# First pictures from MLS Run at the Fairplex layout



## Gary Armitstead (Jan 2, 2008)

Hello folks,

What a beautiful day we all had at the fabulous Fairplex layout in Pomona yesterday.









Trains running flawlessly. Paul Burch was running Tommy Mejia's Pearl Harbor train for a while using the new T5000 Airwire controller. What a big improvement with lots of new gadgets. Tommy's Pearl Harbor train with his Accucraft C19, #41, was running great and just kept going and going and going.......

After Paul ran my Accucraft C19 #346 with it, I went into the hall and put my name "in queue" for one! Jonathan said they would be sent out in about two weeks. Also dropped my Connie off with Jonathan to do my BBT new drive install. Bought a few other items from Jonathan and stopped by Silver State Trains and talked to Mark for a while and ordered some more items he had.

Saw Stan Cedarleaf, JJ, John Corradini, Matt Abreu with his Big Boy and passenger train, Paul and Mary Burch, Tommy Mejia and his wife and daughter. AND this was just in the morning. Could have been many others who arrived after we called it a day.










New MLS member Russ Rutalj, setting his logging train in place on the Mountain Division.










Paul Burch using the new T5000 to run my C19.










Russ again setting up his logging train and 3-truck Shay.










Russ' 3-truck Shay.

Post somemore pictures later.


----------



## Gary Armitstead (Jan 2, 2008)

A few more pics.










Russ Rutalj's 3-truck Shay. Ran flawlessly during his two hour run time.










My C19 running light while Paul Burch ran using the T5000 controller.
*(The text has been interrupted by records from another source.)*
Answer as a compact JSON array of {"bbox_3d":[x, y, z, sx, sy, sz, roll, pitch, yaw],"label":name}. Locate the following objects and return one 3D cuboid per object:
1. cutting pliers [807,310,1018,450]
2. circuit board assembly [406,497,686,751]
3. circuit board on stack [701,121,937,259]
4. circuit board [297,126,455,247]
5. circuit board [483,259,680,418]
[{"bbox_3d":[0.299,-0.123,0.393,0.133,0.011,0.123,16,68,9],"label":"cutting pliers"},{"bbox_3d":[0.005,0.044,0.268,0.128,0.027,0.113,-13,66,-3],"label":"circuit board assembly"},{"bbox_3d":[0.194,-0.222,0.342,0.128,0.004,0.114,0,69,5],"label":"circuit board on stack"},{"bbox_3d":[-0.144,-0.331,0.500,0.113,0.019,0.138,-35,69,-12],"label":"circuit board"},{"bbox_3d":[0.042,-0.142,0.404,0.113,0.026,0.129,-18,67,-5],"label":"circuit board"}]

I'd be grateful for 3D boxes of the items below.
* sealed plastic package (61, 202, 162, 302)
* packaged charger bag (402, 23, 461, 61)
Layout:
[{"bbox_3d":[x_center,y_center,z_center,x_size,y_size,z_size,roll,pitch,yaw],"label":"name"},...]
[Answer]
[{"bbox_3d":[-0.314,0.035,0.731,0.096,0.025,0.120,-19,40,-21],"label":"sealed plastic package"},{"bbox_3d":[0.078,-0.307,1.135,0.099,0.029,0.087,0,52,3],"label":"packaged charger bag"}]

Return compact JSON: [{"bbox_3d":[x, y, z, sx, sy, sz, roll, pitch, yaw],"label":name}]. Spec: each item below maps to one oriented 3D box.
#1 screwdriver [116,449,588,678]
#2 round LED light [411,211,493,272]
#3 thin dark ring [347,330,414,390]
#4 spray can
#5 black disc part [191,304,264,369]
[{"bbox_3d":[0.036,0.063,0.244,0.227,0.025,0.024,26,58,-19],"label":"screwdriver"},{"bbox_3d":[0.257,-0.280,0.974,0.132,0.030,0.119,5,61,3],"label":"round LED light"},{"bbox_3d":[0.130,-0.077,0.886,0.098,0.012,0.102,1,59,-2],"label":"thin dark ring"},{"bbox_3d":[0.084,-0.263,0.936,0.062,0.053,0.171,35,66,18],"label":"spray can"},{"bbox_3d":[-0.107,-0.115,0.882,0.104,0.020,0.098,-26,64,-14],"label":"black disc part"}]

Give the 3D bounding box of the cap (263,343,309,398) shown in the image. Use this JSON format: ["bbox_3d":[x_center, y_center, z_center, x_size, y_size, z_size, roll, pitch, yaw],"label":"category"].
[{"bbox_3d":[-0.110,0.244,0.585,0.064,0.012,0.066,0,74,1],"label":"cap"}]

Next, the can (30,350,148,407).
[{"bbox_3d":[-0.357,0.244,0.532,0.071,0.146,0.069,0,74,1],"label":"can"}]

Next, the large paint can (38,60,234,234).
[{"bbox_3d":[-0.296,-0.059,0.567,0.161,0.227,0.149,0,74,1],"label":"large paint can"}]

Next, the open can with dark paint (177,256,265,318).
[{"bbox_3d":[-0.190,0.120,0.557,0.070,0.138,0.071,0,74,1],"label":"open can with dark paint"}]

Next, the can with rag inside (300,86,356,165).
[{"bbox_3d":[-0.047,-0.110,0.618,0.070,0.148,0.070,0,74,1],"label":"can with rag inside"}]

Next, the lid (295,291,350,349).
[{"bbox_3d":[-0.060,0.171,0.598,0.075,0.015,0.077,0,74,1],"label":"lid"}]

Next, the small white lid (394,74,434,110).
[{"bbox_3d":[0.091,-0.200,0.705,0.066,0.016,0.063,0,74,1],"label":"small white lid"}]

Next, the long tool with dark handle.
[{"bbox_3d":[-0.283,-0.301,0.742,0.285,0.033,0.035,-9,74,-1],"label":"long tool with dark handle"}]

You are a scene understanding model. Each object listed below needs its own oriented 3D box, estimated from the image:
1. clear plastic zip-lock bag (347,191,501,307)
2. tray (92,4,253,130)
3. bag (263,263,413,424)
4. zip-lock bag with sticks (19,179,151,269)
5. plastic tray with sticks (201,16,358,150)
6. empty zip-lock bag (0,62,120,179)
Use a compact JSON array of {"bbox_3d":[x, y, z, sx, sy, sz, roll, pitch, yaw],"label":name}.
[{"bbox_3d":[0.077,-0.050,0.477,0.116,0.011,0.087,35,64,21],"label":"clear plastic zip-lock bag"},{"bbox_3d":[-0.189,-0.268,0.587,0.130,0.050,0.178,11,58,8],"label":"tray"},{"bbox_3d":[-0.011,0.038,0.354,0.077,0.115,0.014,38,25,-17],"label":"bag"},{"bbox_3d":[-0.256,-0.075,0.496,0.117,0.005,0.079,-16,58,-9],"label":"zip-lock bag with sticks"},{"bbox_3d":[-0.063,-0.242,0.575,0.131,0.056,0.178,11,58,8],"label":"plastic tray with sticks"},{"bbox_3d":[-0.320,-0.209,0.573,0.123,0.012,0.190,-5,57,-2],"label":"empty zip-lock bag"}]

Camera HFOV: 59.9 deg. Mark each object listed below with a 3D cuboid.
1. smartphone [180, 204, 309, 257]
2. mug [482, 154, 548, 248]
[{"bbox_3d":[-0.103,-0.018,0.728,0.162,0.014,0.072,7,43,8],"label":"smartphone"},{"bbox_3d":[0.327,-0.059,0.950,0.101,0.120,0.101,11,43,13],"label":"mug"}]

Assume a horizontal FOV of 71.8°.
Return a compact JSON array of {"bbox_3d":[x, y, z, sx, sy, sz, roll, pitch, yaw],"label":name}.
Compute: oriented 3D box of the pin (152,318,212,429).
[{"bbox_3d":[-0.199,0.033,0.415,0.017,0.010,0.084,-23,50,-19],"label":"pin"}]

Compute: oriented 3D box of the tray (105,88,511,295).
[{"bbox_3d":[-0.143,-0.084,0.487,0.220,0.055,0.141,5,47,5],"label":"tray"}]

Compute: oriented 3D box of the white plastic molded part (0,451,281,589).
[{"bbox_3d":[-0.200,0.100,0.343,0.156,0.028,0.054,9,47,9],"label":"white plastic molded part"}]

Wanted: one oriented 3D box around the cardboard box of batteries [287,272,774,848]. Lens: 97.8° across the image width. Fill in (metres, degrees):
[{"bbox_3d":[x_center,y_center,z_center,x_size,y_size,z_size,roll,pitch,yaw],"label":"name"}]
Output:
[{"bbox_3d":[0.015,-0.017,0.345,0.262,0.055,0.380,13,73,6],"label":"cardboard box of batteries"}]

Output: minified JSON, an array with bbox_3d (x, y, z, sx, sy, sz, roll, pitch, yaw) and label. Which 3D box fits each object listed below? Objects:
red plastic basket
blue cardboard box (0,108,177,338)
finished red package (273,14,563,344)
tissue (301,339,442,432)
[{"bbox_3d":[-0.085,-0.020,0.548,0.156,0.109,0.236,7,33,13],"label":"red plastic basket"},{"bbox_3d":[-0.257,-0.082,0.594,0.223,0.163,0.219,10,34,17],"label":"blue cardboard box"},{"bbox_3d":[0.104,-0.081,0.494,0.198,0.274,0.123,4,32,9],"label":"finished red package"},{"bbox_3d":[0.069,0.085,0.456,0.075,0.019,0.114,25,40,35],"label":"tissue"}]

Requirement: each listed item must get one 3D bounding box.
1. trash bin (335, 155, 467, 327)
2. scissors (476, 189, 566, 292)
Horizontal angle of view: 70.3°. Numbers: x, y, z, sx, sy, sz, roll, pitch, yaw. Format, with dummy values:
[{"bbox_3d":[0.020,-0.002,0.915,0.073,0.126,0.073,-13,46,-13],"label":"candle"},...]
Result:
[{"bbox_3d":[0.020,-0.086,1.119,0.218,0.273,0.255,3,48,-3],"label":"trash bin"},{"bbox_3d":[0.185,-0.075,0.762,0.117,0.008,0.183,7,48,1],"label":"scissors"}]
Paul is "reeling in" a new convert. The man's two sons have already decided what Dad should do!


----------



## John J (Dec 29, 2007)

I had a wonderful time. Got to visit a lot of friends. Had a great gathering Saturday Night in the lobby of the hotel. 
I was glad to see all of you. 

JJ


----------



## railcandy (Dec 19, 2010)

Thanks for posting Gary.... I'll be looking for more shots & video from this west coast event.


----------